James Ray Mast of Portland was sentenced last week in U.S. District Court to 51 months imprisonment, following his guilty pleas in April to single counts of mail fraud and money laundering.

Mast, 43, was found guilty of bilking investors, including a Lake Oswego couple, out of $4 million by soliciting investments for three businesses, allegedly for the purpose of day trading.

'It can be devastating when the financial well-being of an individual falls into the wrong hands through trickery and deceit,' said Kenneth J. Hines, the Internal Revenue Service special agent in charge for the Pacific Northwest.

Mast's 51-month sentence will be followed by 36 months of supervised release. Mast was also ordered to pay more than $4 million in restitution to the victims.

The charges stemmed from Mast's role in promoting a fraudulent investment through an entity he created for the purpose of stealing people's money.

According to the indictment, beginning in 2001 and continuing through 2005, Mast solicited investments for Enhanced Financial Services, Inc., GlobalTech Trading Group, Inc., and GlobalTech Partners, Limited Partnership, for the purpose of day trading in financial markets.

[BRIEF 1]:
Answer these questions from the fraud report:
(a) What two counts did Mast plead guilty to in April?
(b) How many months of supervised release follow his prison term?
(c) In what years did Mast solicit investments, according to the indictment?
[BRIEF 2]: Quote the fraud report word for word, from the part that opens with "Mast, 43, was" and closes with "to the victims.".

[AVAILABLE DATA]:
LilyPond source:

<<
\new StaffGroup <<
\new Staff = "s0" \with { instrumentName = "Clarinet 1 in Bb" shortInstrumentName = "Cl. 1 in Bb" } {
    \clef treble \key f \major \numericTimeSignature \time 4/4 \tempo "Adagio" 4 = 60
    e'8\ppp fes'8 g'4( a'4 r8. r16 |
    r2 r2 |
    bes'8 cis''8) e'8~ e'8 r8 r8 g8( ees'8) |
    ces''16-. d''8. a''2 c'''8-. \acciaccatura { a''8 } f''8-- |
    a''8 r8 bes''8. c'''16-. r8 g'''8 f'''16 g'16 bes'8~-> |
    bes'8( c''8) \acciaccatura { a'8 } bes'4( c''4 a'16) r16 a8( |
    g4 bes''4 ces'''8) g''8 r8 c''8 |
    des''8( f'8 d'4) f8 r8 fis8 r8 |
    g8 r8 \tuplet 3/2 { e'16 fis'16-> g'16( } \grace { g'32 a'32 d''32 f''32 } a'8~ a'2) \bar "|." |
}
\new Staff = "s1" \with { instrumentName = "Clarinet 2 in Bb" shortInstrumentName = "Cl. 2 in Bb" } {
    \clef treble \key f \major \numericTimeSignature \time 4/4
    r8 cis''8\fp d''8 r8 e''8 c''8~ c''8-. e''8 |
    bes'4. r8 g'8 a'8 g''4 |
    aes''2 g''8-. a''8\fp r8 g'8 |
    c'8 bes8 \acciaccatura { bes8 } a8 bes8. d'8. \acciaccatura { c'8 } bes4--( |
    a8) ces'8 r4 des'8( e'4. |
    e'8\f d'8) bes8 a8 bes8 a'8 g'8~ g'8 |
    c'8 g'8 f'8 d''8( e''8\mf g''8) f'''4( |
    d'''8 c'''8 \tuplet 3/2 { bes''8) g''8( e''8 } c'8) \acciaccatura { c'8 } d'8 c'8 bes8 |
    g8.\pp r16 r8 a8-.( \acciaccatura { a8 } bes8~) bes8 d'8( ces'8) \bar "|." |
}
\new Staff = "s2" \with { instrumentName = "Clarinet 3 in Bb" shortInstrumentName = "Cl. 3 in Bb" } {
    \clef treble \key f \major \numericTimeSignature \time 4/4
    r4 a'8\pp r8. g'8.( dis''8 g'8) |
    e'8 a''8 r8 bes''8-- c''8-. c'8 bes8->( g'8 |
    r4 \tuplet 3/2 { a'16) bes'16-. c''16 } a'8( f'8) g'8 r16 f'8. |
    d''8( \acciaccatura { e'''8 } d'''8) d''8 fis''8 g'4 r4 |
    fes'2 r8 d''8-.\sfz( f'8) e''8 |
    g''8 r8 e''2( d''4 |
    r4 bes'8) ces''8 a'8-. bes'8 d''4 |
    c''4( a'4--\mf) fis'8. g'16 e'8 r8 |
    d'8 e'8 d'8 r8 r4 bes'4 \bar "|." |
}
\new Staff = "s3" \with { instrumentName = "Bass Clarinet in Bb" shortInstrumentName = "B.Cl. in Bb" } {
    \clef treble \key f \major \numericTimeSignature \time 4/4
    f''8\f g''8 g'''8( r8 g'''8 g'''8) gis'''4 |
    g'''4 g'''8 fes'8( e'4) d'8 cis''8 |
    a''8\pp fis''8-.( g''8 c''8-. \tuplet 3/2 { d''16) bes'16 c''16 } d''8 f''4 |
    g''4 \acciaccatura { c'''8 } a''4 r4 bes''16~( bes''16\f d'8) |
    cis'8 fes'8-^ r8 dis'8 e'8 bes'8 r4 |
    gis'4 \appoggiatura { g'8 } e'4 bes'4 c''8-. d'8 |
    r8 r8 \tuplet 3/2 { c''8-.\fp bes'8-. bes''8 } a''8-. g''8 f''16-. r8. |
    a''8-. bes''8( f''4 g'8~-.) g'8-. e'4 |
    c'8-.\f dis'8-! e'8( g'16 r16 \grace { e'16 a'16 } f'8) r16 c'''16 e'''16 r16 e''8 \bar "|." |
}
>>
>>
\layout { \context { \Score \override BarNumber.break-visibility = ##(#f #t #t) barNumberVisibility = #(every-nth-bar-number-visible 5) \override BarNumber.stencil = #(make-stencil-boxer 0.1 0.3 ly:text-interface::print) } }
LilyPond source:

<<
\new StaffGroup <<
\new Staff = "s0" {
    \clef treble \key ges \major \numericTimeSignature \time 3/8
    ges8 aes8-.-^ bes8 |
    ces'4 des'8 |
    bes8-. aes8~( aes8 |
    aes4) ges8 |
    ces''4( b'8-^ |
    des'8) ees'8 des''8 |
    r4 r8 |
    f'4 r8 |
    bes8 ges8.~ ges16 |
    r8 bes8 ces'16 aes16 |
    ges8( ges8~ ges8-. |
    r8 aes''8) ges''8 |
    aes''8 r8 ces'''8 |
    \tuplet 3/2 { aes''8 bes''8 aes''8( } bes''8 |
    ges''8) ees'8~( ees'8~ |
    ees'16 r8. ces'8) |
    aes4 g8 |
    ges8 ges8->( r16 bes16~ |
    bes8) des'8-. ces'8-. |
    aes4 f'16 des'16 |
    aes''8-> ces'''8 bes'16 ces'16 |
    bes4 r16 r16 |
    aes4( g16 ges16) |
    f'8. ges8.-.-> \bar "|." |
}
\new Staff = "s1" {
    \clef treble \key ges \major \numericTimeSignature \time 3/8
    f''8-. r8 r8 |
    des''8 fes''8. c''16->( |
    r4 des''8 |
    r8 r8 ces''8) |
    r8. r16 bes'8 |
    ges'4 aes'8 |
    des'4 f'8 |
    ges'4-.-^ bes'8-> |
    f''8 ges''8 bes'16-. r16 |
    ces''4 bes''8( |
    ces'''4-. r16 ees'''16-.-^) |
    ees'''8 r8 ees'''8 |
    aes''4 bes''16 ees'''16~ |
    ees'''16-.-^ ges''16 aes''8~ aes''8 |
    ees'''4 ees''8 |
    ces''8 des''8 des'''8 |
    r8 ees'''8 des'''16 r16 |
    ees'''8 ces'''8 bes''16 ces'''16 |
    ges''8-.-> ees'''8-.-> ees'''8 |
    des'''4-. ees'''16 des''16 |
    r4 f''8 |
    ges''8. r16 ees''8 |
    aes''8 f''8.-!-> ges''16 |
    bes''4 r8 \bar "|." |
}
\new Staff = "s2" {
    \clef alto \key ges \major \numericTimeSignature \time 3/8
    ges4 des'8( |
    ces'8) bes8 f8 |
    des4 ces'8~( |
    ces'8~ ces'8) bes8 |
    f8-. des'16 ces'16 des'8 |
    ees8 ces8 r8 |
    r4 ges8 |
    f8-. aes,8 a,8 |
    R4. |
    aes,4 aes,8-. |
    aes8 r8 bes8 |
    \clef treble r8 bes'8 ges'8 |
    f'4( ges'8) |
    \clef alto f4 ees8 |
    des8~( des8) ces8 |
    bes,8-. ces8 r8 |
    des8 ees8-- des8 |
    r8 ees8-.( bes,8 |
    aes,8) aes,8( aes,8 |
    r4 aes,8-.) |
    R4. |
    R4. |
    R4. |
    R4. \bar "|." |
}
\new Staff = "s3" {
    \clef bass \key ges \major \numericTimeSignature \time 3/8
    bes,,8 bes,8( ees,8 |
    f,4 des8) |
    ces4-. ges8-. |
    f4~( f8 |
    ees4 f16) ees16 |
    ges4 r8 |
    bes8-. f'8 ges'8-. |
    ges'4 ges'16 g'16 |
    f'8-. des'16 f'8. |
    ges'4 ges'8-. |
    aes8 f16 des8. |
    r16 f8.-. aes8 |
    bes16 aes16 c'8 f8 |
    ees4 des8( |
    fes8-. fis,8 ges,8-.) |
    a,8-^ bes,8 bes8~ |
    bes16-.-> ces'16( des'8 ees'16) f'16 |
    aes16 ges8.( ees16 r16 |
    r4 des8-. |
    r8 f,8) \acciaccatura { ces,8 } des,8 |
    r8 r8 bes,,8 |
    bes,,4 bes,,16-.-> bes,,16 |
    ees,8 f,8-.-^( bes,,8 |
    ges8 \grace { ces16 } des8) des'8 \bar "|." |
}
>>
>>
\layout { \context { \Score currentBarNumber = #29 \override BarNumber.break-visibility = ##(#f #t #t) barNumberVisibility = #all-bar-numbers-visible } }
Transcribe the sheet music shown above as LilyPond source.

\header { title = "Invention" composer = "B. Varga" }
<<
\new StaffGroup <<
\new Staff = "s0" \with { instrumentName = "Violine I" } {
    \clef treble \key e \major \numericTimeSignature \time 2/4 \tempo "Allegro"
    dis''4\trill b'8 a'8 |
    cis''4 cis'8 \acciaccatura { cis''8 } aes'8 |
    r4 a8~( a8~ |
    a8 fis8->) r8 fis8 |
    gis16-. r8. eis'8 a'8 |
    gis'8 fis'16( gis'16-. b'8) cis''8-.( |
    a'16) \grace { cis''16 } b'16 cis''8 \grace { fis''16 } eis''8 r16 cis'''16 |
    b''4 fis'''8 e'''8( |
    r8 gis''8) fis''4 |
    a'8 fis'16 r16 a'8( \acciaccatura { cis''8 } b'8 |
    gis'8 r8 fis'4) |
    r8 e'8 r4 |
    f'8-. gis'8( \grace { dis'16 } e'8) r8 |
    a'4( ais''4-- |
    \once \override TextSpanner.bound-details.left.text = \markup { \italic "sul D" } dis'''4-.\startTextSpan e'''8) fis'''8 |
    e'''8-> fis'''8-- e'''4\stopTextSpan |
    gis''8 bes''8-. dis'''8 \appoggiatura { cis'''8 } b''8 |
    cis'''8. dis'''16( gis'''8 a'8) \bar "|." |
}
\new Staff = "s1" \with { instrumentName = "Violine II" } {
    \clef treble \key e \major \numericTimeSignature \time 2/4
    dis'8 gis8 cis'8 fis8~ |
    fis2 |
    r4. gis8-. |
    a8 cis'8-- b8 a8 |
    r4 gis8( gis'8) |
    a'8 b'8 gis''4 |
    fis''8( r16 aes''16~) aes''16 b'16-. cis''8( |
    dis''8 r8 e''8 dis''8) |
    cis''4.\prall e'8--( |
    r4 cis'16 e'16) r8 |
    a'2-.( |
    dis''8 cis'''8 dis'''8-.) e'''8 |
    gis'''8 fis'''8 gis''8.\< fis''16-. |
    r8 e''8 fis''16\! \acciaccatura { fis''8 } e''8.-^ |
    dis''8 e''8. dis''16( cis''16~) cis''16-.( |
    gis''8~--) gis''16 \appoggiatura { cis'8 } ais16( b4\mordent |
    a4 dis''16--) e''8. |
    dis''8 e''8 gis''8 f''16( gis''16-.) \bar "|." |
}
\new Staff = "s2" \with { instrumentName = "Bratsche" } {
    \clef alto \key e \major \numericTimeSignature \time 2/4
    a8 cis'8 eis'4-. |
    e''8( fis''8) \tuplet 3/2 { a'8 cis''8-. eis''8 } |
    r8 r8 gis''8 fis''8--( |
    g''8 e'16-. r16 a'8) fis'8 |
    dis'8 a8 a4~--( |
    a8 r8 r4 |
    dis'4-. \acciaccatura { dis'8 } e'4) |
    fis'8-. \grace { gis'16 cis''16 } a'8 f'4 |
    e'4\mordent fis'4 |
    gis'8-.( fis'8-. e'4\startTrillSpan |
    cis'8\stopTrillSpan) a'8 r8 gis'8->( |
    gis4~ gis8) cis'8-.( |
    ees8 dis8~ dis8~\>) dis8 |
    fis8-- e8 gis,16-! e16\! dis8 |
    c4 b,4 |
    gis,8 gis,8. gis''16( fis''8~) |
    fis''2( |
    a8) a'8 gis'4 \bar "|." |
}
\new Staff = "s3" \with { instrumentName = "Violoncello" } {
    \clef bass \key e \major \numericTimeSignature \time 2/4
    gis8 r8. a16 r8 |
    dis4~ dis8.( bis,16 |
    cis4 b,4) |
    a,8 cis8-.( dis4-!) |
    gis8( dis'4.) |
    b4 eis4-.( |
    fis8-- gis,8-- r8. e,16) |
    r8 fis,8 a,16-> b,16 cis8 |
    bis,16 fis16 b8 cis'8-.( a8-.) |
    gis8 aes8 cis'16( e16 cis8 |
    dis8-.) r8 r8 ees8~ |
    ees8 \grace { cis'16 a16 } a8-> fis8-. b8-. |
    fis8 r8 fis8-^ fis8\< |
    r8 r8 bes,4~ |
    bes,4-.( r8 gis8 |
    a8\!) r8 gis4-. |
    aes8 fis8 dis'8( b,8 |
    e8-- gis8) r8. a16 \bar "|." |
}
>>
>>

[RESPONSE AREA 1]:
(a) One count of mail fraud and one count of money laundering.
(b) 36 months.
(c) From 2001 through 2005.

[RESPONSE AREA 2]:
Mast, 43, was found guilty of bilking investors, including a Lake Oswego couple, out of $4 million by soliciting investments for three businesses, allegedly for the purpose of day trading.

'It can be devastating when the financial well-being of an individual falls into the wrong hands through trickery and deceit,' said Kenneth J. Hines, the Internal Revenue Service special agent in charge for the Pacific Northwest.

Mast's 51-month sentence will be followed by 36 months of supervised release. Mast was also ordered to pay more than $4 million in restitution to the victims.